Saturday, February 5, 2011

I AM SO DISAPPOINTED!!

I am so disappointed today. There was a posting on Compassionate Friends USA today. ( I love compassionate friends, they have been a great resource for so many and this isn't a reflection of them). A woman asked bereaved parent's opinion on what she should say to a family that just lost their 4 year old. This woman had a young nephew that passed away earlier and felt that maybe she has some insight because of her own loss. She wanted to know if she should say she had dealt with similar loss to this family...

Here is where my disappointment lies---so many parent's bashed on this woman for comparing the loss of their child to that of her nephew. Some of them were furious with her for thinking she knew what they were dealing with and were angry that she thought she had some idea of the pain we bereaved parents deal with. I know it is not the same, I know the level isn't even comparable but this woman didn't need to be bashed and hurt to get the point across.

We as parents get sick of being judged for how we react to certain situations, how we don't react, how we respond, how we don't respond. We get tired of hearing get over it, we get tired and angry when we don't get any compassion from the world. But these parents were showing no compassion to this woman and certainly were judging her to high heaven. I don't know this woman, I only know that she was asking what to do. Isn't that better to do than to say something stupid like I know how you feel, I lost a pet, I lost a nephew, I lost my grandparent?

I'm so saddened by the judgement that these people put on her when she was only asking for help. I get it, I am a member of this club--I deal with my grief everyday but I do not bash on people for asking for help. I even understand if someone is having a bad day and lash out, but so many people hurt this woman with their words, it was not just a few, it was many.

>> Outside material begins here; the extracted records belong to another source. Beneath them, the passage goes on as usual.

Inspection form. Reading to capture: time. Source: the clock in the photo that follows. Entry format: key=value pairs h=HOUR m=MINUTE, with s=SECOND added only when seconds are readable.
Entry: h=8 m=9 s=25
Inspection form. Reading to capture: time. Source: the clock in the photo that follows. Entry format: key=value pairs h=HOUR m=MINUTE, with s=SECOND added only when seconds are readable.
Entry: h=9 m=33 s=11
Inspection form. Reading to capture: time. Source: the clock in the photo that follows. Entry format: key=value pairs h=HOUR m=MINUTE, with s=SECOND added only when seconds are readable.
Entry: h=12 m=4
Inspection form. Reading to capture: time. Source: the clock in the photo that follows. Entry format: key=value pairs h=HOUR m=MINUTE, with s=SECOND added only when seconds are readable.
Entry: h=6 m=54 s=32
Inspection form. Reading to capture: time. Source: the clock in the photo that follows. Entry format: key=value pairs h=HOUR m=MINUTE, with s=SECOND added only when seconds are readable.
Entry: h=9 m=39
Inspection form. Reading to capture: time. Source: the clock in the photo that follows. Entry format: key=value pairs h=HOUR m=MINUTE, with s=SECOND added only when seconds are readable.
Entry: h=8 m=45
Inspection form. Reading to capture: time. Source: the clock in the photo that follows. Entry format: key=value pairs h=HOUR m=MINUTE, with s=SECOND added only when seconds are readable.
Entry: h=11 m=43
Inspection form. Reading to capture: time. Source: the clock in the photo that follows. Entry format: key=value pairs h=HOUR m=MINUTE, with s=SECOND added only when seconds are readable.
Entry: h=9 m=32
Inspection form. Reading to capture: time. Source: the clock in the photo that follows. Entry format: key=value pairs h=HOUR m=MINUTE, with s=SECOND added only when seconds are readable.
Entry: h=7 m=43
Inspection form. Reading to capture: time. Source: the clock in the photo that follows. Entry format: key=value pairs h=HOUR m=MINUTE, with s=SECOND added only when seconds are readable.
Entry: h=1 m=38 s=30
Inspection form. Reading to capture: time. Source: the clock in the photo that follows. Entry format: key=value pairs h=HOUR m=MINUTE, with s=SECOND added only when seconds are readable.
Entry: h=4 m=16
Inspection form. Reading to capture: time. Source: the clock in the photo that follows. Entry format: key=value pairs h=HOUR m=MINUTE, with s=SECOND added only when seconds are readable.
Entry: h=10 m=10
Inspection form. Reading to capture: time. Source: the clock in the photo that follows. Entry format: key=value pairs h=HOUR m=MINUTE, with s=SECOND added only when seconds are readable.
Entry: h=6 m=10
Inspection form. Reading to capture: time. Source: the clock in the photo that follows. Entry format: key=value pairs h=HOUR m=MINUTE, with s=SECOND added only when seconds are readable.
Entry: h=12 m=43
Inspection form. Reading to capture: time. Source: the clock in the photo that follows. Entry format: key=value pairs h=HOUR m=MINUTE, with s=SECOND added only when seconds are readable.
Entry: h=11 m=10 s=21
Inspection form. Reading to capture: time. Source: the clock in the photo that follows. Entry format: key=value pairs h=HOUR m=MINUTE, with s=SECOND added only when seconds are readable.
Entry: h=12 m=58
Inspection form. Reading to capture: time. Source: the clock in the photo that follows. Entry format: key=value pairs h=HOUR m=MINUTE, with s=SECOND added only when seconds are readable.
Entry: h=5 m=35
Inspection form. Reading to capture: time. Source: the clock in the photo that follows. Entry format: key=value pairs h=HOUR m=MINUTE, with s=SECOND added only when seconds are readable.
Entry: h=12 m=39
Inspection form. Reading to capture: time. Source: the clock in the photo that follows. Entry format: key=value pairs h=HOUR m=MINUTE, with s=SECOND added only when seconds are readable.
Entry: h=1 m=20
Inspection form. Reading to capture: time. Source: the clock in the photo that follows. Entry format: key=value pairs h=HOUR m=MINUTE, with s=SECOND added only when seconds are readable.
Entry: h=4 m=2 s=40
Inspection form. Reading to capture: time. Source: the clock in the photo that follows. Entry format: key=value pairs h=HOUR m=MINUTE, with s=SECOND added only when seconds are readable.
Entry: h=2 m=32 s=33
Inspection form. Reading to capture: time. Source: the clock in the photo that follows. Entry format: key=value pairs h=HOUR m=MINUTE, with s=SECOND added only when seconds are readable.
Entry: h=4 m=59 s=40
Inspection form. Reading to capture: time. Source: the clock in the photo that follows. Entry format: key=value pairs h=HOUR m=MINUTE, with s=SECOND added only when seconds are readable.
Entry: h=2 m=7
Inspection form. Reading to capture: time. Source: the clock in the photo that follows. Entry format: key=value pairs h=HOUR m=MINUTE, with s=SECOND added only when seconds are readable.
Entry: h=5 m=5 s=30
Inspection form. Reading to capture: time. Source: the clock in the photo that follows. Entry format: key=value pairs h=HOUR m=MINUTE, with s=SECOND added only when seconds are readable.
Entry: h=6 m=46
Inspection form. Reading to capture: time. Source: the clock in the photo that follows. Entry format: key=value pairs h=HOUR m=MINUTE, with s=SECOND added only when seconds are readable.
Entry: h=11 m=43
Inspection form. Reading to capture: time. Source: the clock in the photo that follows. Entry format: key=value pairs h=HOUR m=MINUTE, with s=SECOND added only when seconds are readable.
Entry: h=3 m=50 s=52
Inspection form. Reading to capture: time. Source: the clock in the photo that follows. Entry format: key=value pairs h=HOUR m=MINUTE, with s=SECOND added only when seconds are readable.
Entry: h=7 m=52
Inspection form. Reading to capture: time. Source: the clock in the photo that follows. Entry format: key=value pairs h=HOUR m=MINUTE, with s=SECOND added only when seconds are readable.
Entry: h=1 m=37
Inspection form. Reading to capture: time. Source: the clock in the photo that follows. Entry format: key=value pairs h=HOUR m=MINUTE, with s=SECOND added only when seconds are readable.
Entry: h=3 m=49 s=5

This bashing comes from pride--pride that "you don't know how I feel, You haven't lost a child." Be angry at me it you want, go ahead and bash me and tell me to get off my high horse but if you search your soul you will see it. I have dealt with it, I have felt that indignation when someone who has no idea what I am dealing with thinks they do--it is pride and it needs to be stopped. I am judging you all because I am in your foot steps, I wear your moccasins and right now I want to take them off because I am ashamed of the way the compassionate parents treated this woman. We don't want to be judged but we sure do a good job of doing it!!